Abstract

The article is a contribution to the ethical discussion of autonomous lethal weapons. The emergence of military robots acting independently on the battlefield is seen as an inevitable stage in the development of modern warfare because they will provide a critical advantage to an army. Even though there are already some social movements calling for a ban on “killer robots,” ethical arguments in favor of developing those technologies also exist. In particular, the utilitarian tradition may find that military robots are ethically permissible if “non-human combat” would minimize the number of human victims. A deontological analysis for its part might suggest that ethics is impossible without an ethical subject.
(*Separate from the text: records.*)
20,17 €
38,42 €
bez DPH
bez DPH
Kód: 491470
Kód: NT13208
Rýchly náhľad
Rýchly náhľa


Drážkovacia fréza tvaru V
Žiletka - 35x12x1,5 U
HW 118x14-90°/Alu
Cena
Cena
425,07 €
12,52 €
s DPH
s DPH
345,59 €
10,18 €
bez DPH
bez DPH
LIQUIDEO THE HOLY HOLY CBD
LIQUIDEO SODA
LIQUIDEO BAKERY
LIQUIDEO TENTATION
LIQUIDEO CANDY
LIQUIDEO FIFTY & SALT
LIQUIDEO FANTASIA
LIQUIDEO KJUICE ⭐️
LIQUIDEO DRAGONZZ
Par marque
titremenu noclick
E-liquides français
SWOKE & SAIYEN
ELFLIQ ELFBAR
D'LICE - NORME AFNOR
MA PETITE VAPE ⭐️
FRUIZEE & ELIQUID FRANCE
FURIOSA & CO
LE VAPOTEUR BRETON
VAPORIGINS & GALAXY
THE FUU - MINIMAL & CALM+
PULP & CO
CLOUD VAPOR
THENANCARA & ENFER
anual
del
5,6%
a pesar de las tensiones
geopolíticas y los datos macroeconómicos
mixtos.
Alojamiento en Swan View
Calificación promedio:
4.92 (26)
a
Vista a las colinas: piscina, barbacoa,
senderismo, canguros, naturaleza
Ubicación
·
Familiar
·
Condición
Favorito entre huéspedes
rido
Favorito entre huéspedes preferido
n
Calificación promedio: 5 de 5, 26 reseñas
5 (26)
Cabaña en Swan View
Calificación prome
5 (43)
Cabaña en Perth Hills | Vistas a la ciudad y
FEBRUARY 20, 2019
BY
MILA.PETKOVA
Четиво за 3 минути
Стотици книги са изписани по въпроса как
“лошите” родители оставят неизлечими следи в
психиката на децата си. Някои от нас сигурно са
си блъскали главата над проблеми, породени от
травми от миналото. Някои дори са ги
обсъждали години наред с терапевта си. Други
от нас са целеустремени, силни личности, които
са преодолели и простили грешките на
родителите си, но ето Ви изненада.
Immanuel Kant’s ethical philosophy would accommodate the intuition that there is a significant difference between a situation in which a person makes a decision to kill another person and a situation in which a machine makes such a decision. Like animals, robots become borderline agents on the edges of “moral communities.” Using the discussion of animal rights, we see how Kant’s ethics operates with non-human agents. The key problem in the use of autonomous weapons is the transformation of war and the unpredictable risks associated with blurring the distinction between war and police work. The hypothesis of the article is that robots would not need to kill anyone to defeat the enemy. If no one dies in a war, then there is no reason not to extend its operations to non-combatants or to sue for peace. The analysis presented by utilitarianism overlooks the possibility of such consequences. The main problem of autonomous lethal weapons is their autonomy and not their potential to be lethal.